Work item »
In the entries below, find the lines with the word "Ботинки" and copy them.

Supplied material START

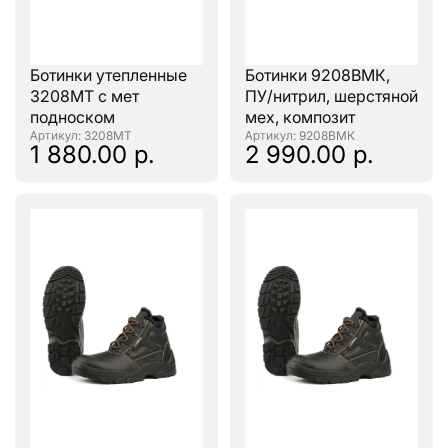
Ботинки утепленные
Ботинки 9208ВМК,
3208МТ с мет
ПУ/нитрил, шерстяной
подноском
мех, композит
: 3208МТ
: 9208ВМК
1 880.00 р.
2 990.00 р.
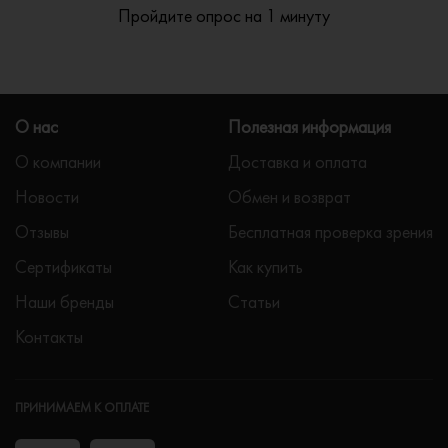
Пройдите опрос на 1 минуту
О нас
Полезная информация
О компании
Доставка и оплата
Новости
Обмен и возврат
Отзывы
Бесплатная проверка зрения
Сертификаты
Как купить
Наши бренды
Статьи
Контакты
ПРИНИМАЕМ К ОПЛАТЕ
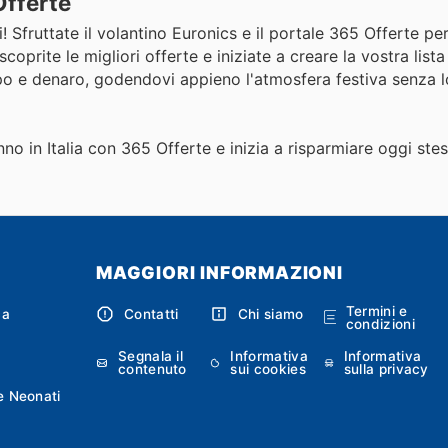
Offerte
! Sfruttate il volantino Euronics e il portale 365 Offerte per
oprite le migliori offerte e iniziate a creare la vostra lista
o e denaro, godendovi appieno l'atmosfera festiva senza lo
nno in Italia con 365 Offerte e inizia a risparmiare oggi ste
MAGGIORI INFORMAZIONI
Termini e
ca
Contatti
Chi siamo
condizioni
Segnala il
Informativa
Informativa
contenuto
sui cookies
sulla privacy
e Neonati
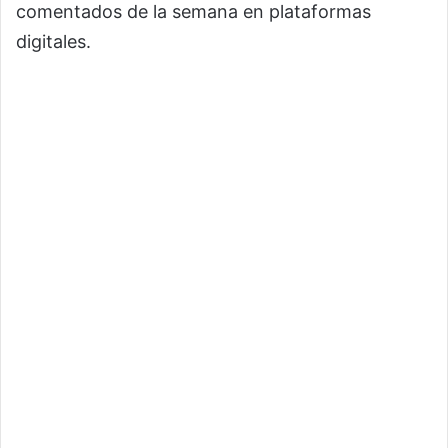
comentados de la semana en plataformas
digitales.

Supplied material END

Exercise answer »
Ботинки утепленные
Ботинки 9208ВМК,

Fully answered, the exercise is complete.